▸ **To do**
Please reproduce the lines of the records below without any changes, from the line containing "Municípios do Entorno do Distrito" through the end of the records, including both ends, and leave the pictures out of your answer.

[[ Data provided, beginning ]]

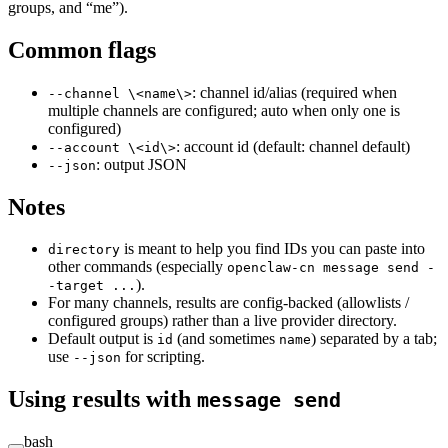
groups, and “me”).
Common flags
: channel id/alias (required when
--channel \<name\>
multiple channels are configured; auto when only one is
configured)
: account id (default: channel default)
--account \<id\>
: output JSON
--json
Notes
is meant to help you find IDs you can paste into
directory
other commands (especially
openclaw-cn message send -
).
-target ...
For many channels, results are config-backed (allowlists /
configured groups) rather than a live provider directory.
Default output is
(and sometimes
) separated by a tab;
id
name
use
for scripting.
--json
Using results with
message send
bash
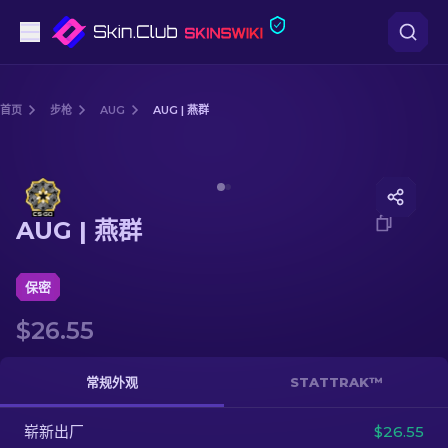
手枪
首页
步枪
AUG
AUG | 燕群
中档
Media of
AUG | 燕群
步枪
AUG | 燕群
狙击步枪
匕首
保密
$26.55
手套
武器箱
常规外观
STATTRAK™
崭新出厂
其他
$26.55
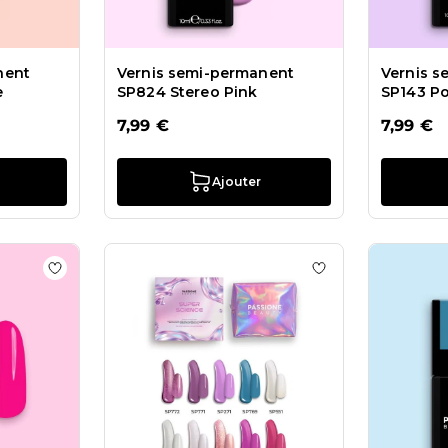
nent
Vernis semi-permanent
Vernis 
e
SP824 Stereo Pink
SP143 Po
7,99 €
7,99 €
Ajouter
ts Vernis semi-permanent SP257 Capoeira
Ajouter à la liste de souhaits Vernis semi-permanent 
Ajouter à la liste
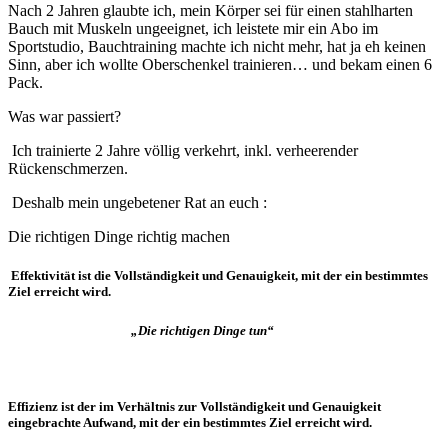
Nach 2 Jahren glaubte ich, mein Körper sei für einen stahlharten
Bauch mit Muskeln ungeeignet, ich leistete mir ein Abo im
Sportstudio, Bauchtraining machte ich nicht mehr, hat ja eh keinen
Sinn, aber ich wollte Oberschenkel trainieren… und bekam einen 6
Pack.
Was war passiert?
I
ch trainierte 2 Jahre völlig verkehrt, inkl. verheerender
Rückenschmerzen.
Deshalb mein ungebetener Rat an euch :
Die richtigen Dinge richtig machen
Effektivität ist die Vollständigkeit und Genauigkeit, mit der ein bestimmtes
Ziel erreicht wird.
„Die richtigen Dinge tun“
Effizienz ist der im Verhältnis zur Vollständigkeit und Genauigkeit
eingebrachte Aufwand, mit der ein bestimmtes Ziel erreicht wird.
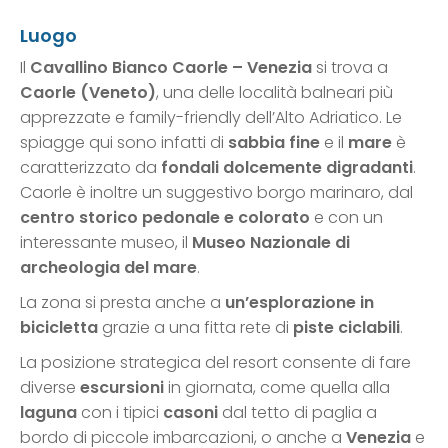
Luogo
Il
Cavallino Bianco Caorle – Venezia
si trova a
Caorle (Veneto)
, una delle località balneari più
apprezzate e family-friendly dell’Alto Adriatico. Le
spiagge qui sono infatti di
sabbia fine
e il
mare
è
caratterizzato da
fondali dolcemente digradanti
.
Caorle è inoltre un suggestivo borgo marinaro, dal
centro storico pedonale e colorato
e con un
interessante museo, il
Museo Nazionale di
archeologia del mare
.
La zona si presta anche a
un’esplorazione in
bicicletta
grazie a una fitta rete di
piste ciclabili
.
La posizione strategica del resort consente di fare
diverse
escursioni
in giornata, come quella alla
laguna
con i tipici
casoni
dal tetto di paglia a
bordo di piccole imbarcazioni, o anche a
Venezia
e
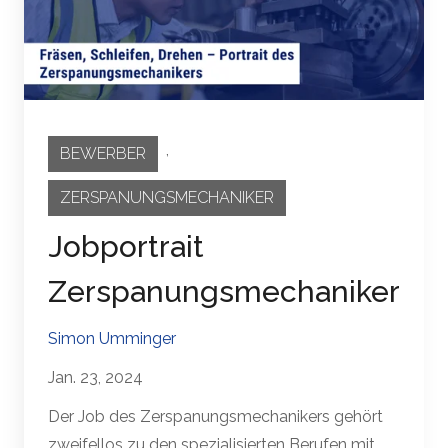
,
BEWERBER
ZERSPANUNGSMECHANIKER
Jobportrait
Zerspanungsmechaniker
Simon Umminger
Jan. 23, 2024
Der Job des Zerspanungsmechanikers gehört
zweifellos zu den spezialisierten Berufen mit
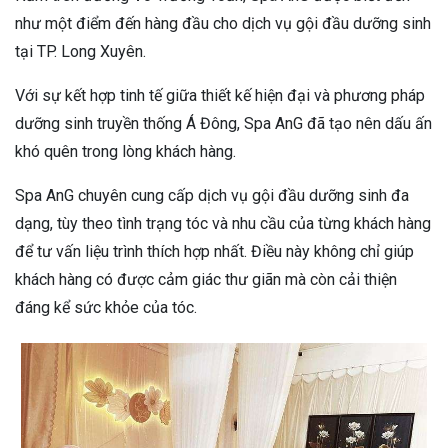
như một điểm đến hàng đầu cho dịch vụ gội đầu dưỡng sinh
tại TP. Long Xuyên.
Với sự kết hợp tinh tế giữa thiết kế hiện đại và phương pháp
dưỡng sinh truyền thống Á Đông, Spa AnG đã tạo nên dấu ấn
khó quên trong lòng khách hàng.
Spa AnG chuyên cung cấp dịch vụ gội đầu dưỡng sinh đa
dạng, tùy theo tình trạng tóc và nhu cầu của từng khách hàng
để tư vấn liệu trình thích hợp nhất. Điều này không chỉ giúp
khách hàng có được cảm giác thư giãn mà còn cải thiện
đáng kể sức khỏe của tóc.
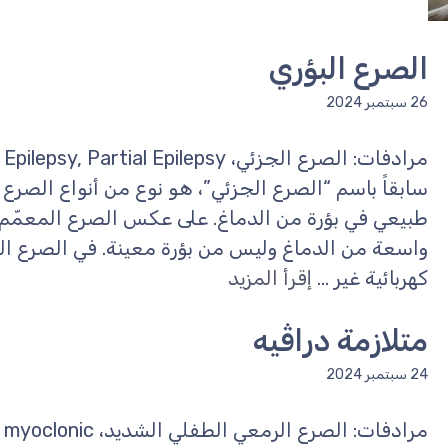
الصرع البؤري
26 سبتمبر 2024
سابقاً باسم “الصرع الجزئي”، هو نوع من أنواع الصرع
طبيعي في بؤرة من الدماغ. على عكس الصرع المعمّم، 
واسعة من الدماغ وليس من بؤرة معينة. في الصرع الب
كهربائية غير ...
إقرأ المزيد
متلازمة دراڤيه
24 سبتمبر 2024
مرادفات: الصرع الرمعي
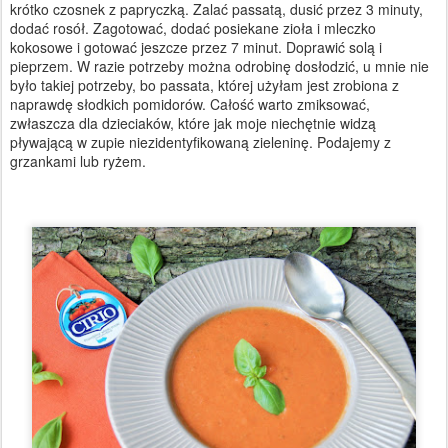
krótko czosnek z papryczką. Zalać passatą, dusić przez 3 minuty,
dodać rosół. Zagotować, dodać posiekane zioła i mleczko
kokosowe i gotować jeszcze przez 7 minut. Doprawić solą i
pieprzem. W razie potrzeby można odrobinę dosłodzić, u mnie nie
było takiej potrzeby, bo passata, której użyłam jest zrobiona z
naprawdę słodkich pomidorów. Całość warto zmiksować,
zwłaszcza dla dzieciaków, które jak moje niechętnie widzą
pływającą w zupie niezidentyfikowaną zieleninę. Podajemy z
grzankami lub ryżem.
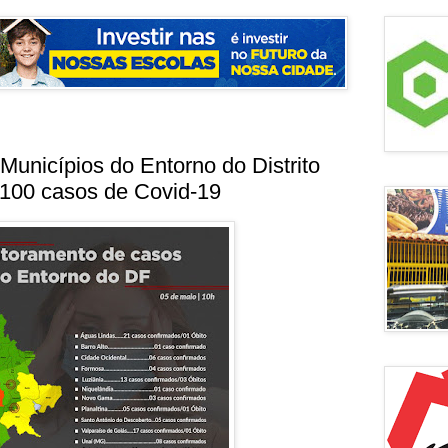
Municípios do Entorno do Distrito
 100 casos de Covid-19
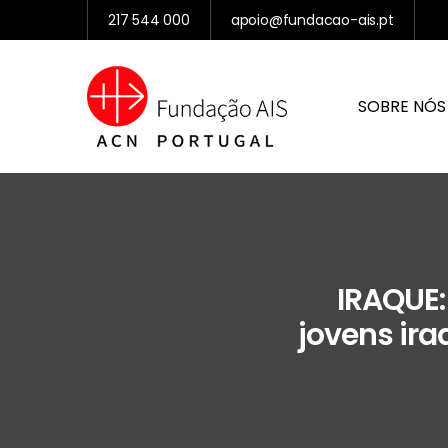
217 544 000
apoio@fundacao-ais.pt
SOBRE NÓS
IRAQUE:
jovens ir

[[ Data provided, end ]]

▸ **Solution for this problem**
Municípios do Entorno do Distrito
 100 casos de Covid-19
217 544 000
apoio@fundacao-ais.pt
SOBRE NÓS
IRAQUE:
jovens ir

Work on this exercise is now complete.